Though condom production in America increased in 1839 when Charles Goodyear figured out how to vulcanize rubber, the party ended in 1873 when religious reformer Anthony Comstock pressured Congress to pass a law punishing anyone caught mailing “any article... for the prevention of conception."
The law carried a minimum six-month prison sentence for violation.
To get around the 1873 Comstock Act, condom sellers euphemistically began advertising their rubbers as sheaths, skins, shields, capotes, and "rubber goods" for "gents."
Although health professionals at the time didn't completely understand STD transmission, sellers avoided discussing pregnancy prevention and began highlighting condoms' ability to prevent diseases instead.
Doughboys In Peril
In the early 1900s, the U.S. military issued a painful post-coital chemical prophylaxis to Naval servicemen that involved antiseptics and urethral syringes—YOW!

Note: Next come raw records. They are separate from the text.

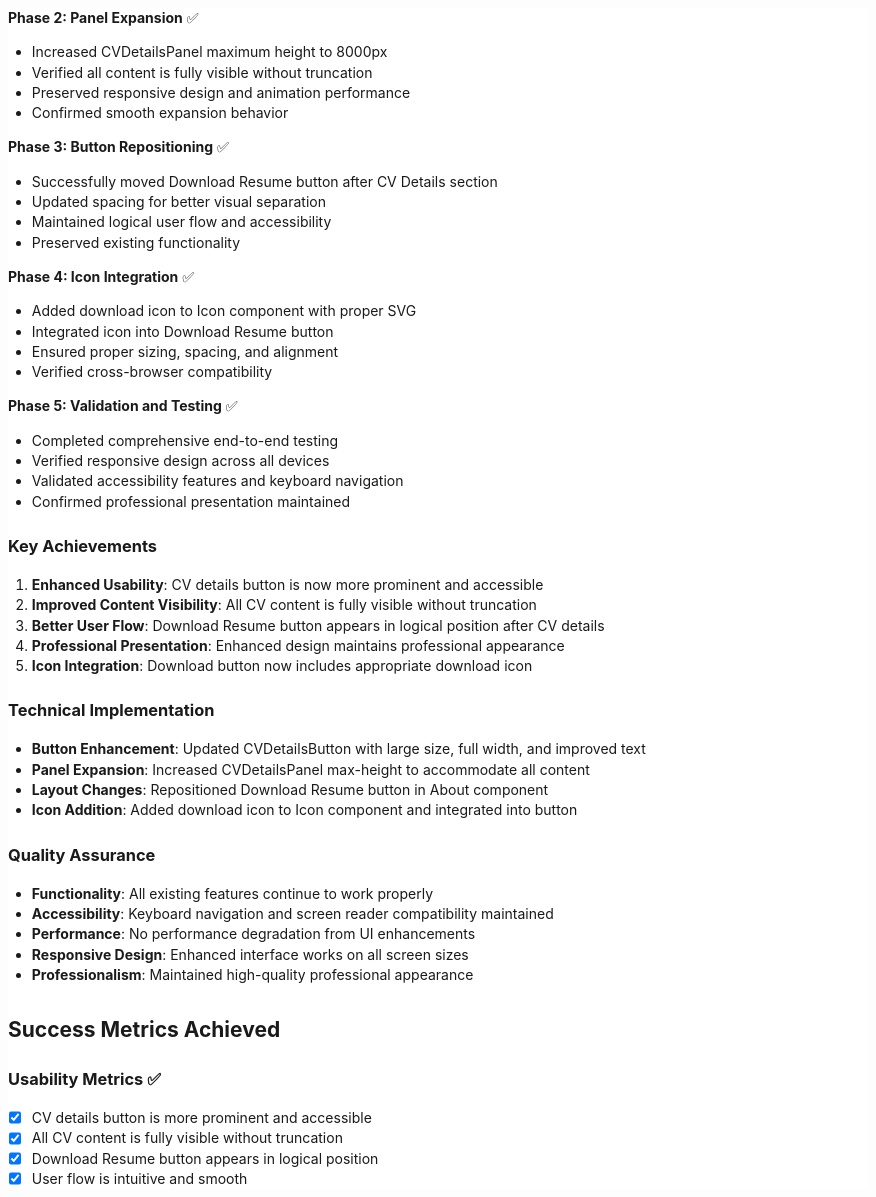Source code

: **Phase 2: Panel Expansion** ✅
- Increased CVDetailsPanel maximum height to 8000px
- Verified all content is fully visible without truncation
- Preserved responsive design and animation performance
- Confirmed smooth expansion behavior

**Phase 3: Button Repositioning** ✅
- Successfully moved Download Resume button after CV Details section
- Updated spacing for better visual separation
- Maintained logical user flow and accessibility
- Preserved existing functionality

**Phase 4: Icon Integration** ✅
- Added download icon to Icon component with proper SVG
- Integrated icon into Download Resume button
- Ensured proper sizing, spacing, and alignment
- Verified cross-browser compatibility

**Phase 5: Validation and Testing** ✅
- Completed comprehensive end-to-end testing
- Verified responsive design across all devices
- Validated accessibility features and keyboard navigation
- Confirmed professional presentation maintained

### Key Achievements

1. **Enhanced Usability**: CV details button is now more prominent and accessible
2. **Improved Content Visibility**: All CV content is fully visible without truncation
3. **Better User Flow**: Download Resume button appears in logical position after CV details
4. **Professional Presentation**: Enhanced design maintains professional appearance
5. **Icon Integration**: Download button now includes appropriate download icon

### Technical Implementation

- **Button Enhancement**: Updated CVDetailsButton with large size, full width, and improved text
- **Panel Expansion**: Increased CVDetailsPanel max-height to accommodate all content
- **Layout Changes**: Repositioned Download Resume button in About component
- **Icon Addition**: Added download icon to Icon component and integrated into button

### Quality Assurance

- **Functionality**: All existing features continue to work properly
- **Accessibility**: Keyboard navigation and screen reader compatibility maintained
- **Performance**: No performance degradation from UI enhancements
- **Responsive Design**: Enhanced interface works on all screen sizes
- **Professionalism**: Maintained high-quality professional appearance

## Success Metrics Achieved

### Usability Metrics ✅
- [x] CV details button is more prominent and accessible
- [x] All CV content is fully visible without truncation
- [x] Download Resume button appears in logical position
- [x] User flow is intuitive and smooth
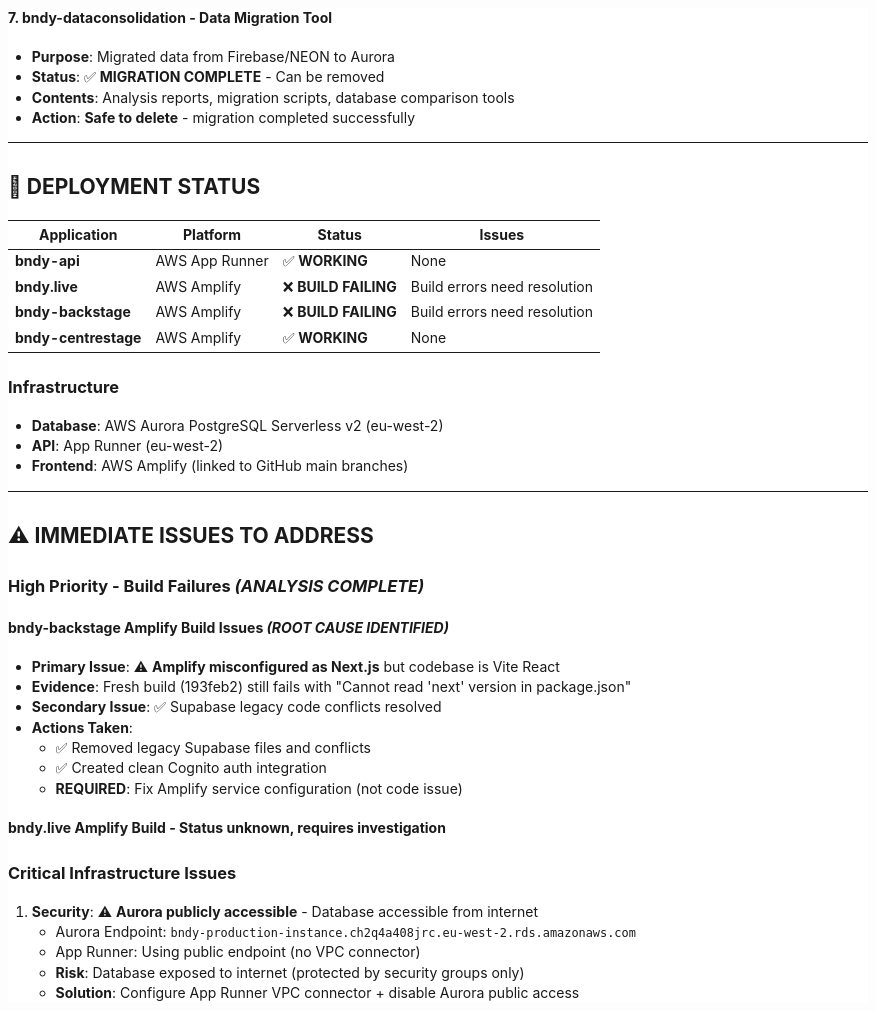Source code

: #### **7. bndy-dataconsolidation** - Data Migration Tool
- **Purpose**: Migrated data from Firebase/NEON to Aurora
- **Status**: ✅ **MIGRATION COMPLETE** - Can be removed
- **Contents**: Analysis reports, migration scripts, database comparison tools
- **Action**: **Safe to delete** - migration completed successfully

---

## 🚀 **DEPLOYMENT STATUS**

| Application | Platform | Status | Issues |
|-------------|----------|---------|---------|
| **bndy-api** | AWS App Runner | ✅ **WORKING** | None |
| **bndy.live** | AWS Amplify | ❌ **BUILD FAILING** | Build errors need resolution |
| **bndy-backstage** | AWS Amplify | ❌ **BUILD FAILING** | Build errors need resolution |
| **bndy-centrestage** | AWS Amplify | ✅ **WORKING** | None |

### **Infrastructure**
- **Database**: AWS Aurora PostgreSQL Serverless v2 (eu-west-2)
- **API**: App Runner (eu-west-2)
- **Frontend**: AWS Amplify (linked to GitHub main branches)

---

## ⚠️ **IMMEDIATE ISSUES TO ADDRESS**

### **High Priority - Build Failures** *(ANALYSIS COMPLETE)*

#### **bndy-backstage Amplify Build Issues** *(ROOT CAUSE IDENTIFIED)*
- **Primary Issue**: ⚠️ **Amplify misconfigured as Next.js** but codebase is Vite React
- **Evidence**: Fresh build (193feb2) still fails with "Cannot read 'next' version in package.json"
- **Secondary Issue**: ✅ Supabase legacy code conflicts resolved
- **Actions Taken**:
  - ✅ Removed legacy Supabase files and conflicts
  - ✅ Created clean Cognito auth integration
  - **REQUIRED**: Fix Amplify service configuration (not code issue)

#### **bndy.live Amplify Build** - Status unknown, requires investigation

### **Critical Infrastructure Issues**
1. **Security**: ⚠️ **Aurora publicly accessible** - Database accessible from internet
   - Aurora Endpoint: `bndy-production-instance.ch2q4a408jrc.eu-west-2.rds.amazonaws.com`
   - App Runner: Using public endpoint (no VPC connector)
   - **Risk**: Database exposed to internet (protected by security groups only)
   - **Solution**: Configure App Runner VPC connector + disable Aurora public access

According to Oatman-Stanford, "Over the next two years, around 380,000 American soldiers would be diagnosed with some form of VD, eventually costing the U.S. more than $50 million in treatment."
By 1918, the government created a Division of Venereal Disease and set aside $4 million dollars to promote STD prevention nationwide. Meanwhile, a concurrent court case also ruled that certified doctors could prescribe condoms for disease prevention.
As a result, the condom business began to boom and coming out with exotically named brands like "Sheik" and "Salome" and masculine named brands like "Stags," "Knights" and the still-famous "Trojans" rather than focusing on condoms' contraceptive abilities.